2. O ramo que dá fruto, ele o limpa, para que dê mais fruto ainda. 
A imagem da limpeza dos ramos que frutificam mostram como Deus é ativo no cuidado; criador e cuidador. Não interessa quantos frutos os ramos dão, contanto que frutifiquem, para o bem deles mesmos, e da videira toda.
Aqui, a ideia da limpeza é central. Para a época de Jesus, lembremo-nos de que a religião é super preocupada com a limpeza: limpeza ritual, limpeza sacrificial, estar limpo para a ação litúrgica, estar limpo para glorificar a Deus. Essa preocupação é alvo de muitas denúncias de Jesus, sobretudo nos sinóticos. Jesus combate os farisaísmos e suas hipocrisias; os ritualismos e sua superficialidade; os formalismos e puritanismos e sua indecência. Não vamos nos esquecer que João é conhecedor da literatura profética e é aqui que está um de seus grandes giros: é Deus quem limpa, esse é um ofício seu. 
Na esteira do farisaísmo antigo pode estar, sem dúvidas, nossa religião, que não raras vezes se torna uma religião do perfeccionismo, do moralismo, do puritanismo; cada um dos cristãos e cristãs preocupados consigo apenas, em evitar o pecado, em não se sujar. A religião vira o lugar para se concentrar em si mesmo, para viver autorreferenciado, numa obsessão que consiste em evitar erros. Para Jesus, a radical preocupação de cada um que se liga a ele deve ser o amor. Se há algo que atrapalhe, bloqueie o fluxo do amor, o próprio Pai há de limpar. 
E a ressalva, conta aqueles que supõe que a “poda” (interessante que alguns intérpretes usem essa palavra, enquanto o texto usa propositalmente a expressão limpar!) é dolorosa. Ressaltam, por vezes, que Deus se vale do recurso do sofrimento para nos fazer crescer, que ele se vale da dor para nos levar à maturidade do fruto. Esses são absurdos que contrariam o texto. Primeiro, porque o que nos purifica é a Palavra de Jesus (“Vós já estais limpos por causa da palavra que eu vos falei” - v.3).
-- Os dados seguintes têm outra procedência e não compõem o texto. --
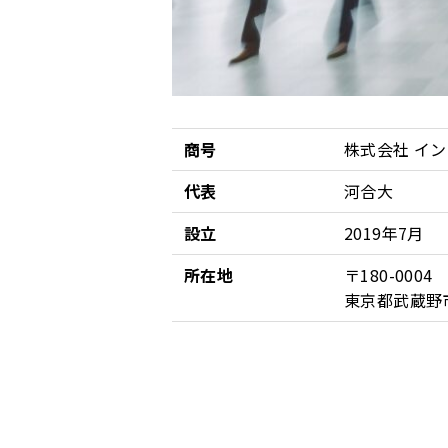
商号
株式会社 イ
代表
河合大
設立
2019年7月
所在地
〒180-0004
東京都武蔵野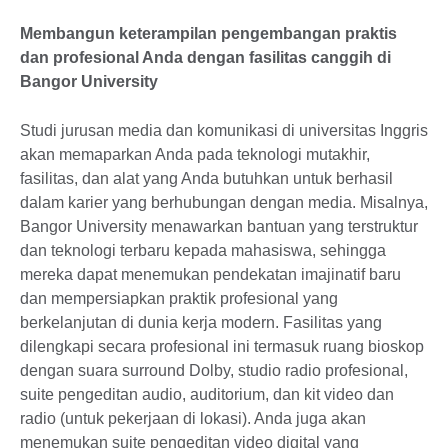
Membangun keterampilan pengembangan praktis
dan profesional Anda dengan fasilitas canggih di
Bangor University
Studi jurusan media dan komunikasi di universitas Inggris
akan memaparkan Anda pada teknologi mutakhir,
fasilitas, dan alat yang Anda butuhkan untuk berhasil
dalam karier yang berhubungan dengan media. Misalnya,
Bangor University menawarkan bantuan yang terstruktur
dan teknologi terbaru kepada mahasiswa, sehingga
mereka dapat menemukan pendekatan imajinatif baru
dan mempersiapkan praktik profesional yang
berkelanjutan di dunia kerja modern. Fasilitas yang
dilengkapi secara profesional ini termasuk ruang bioskop
dengan suara surround Dolby, studio radio profesional,
suite pengeditan audio, auditorium, dan kit video dan
radio (untuk pekerjaan di lokasi). Anda juga akan
menemukan suite pengeditan video digital yang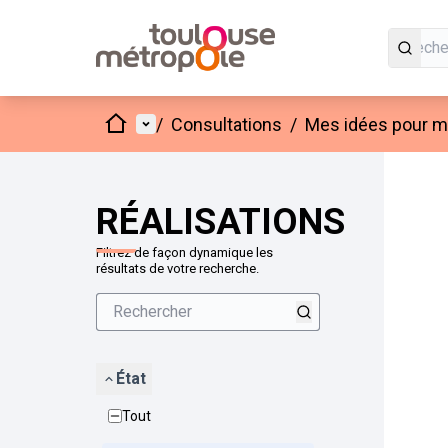
Accueil
Menu principal
/
Consultations
/
Mes idées pour mo
Passer
L'élément
+
−
RÉALISATIONS
Filtrez de façon dynamique les
résultats de votre recherche.
État
Tout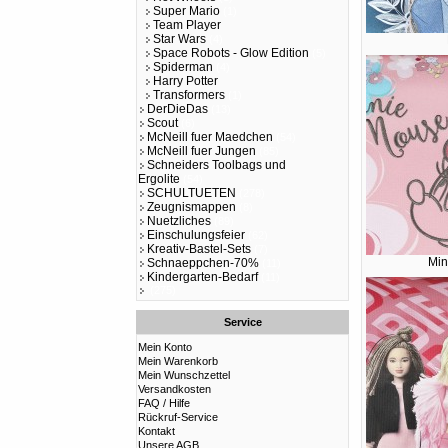
Super Mario
(1)
Team Player
Star Wars
(4)
Space Robots - Glow Edition
(5)
Spiderman
(4)
Harry Potter
Transformers
(1)
DerDieDas
(13)
Scout
(6)
McNeill fuer Maedchen
(54)
McNeill fuer Jungen
(85)
Schneiders Toolbags und
Ergolite
(54)
SCHULTUETEN
(278)
Zeugnismappen
(8)
Nuetzliches
(89)
Einschulungsfeier
(62)
Kreativ-Bastel-Sets
(7)
Min
Schnaeppchen-70%
(11)
Kindergarten-Bedarf
(11)
(275)
Service
Mein Konto
Mein Warenkorb
Mein Wunschzettel
Versandkosten
FAQ / Hilfe
Rückruf-Service
Kontakt
Unsere AGB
É pela palavra de Jesus que o Pai nos limpa. Depois, é pela ação de Jesus, de que o lava-pés é testemunho, que prova que já estamos todos limpos. Exceto se preferimos, escolhermos as trevas, como o Judas do evangelho joanino.
A limpeza para a produção de frutos, é a própria palavra do amor. O que nos purifica para produzirmos amor? O próprio amor. Não a pedagogia do sofrimento que pode produzir muitas coisas, inclusive o desamor. No fim, o amor nos limpa, pois “o amor cobre uma multidão de pecados” (1 Pd 4,8). Por isso, Jesus poderá acrescentar, como veremos no próximo domingo: “Como meu Pai me amou, assim também eu vos amei. Permanecei no meu amor.” (Jo 15,9).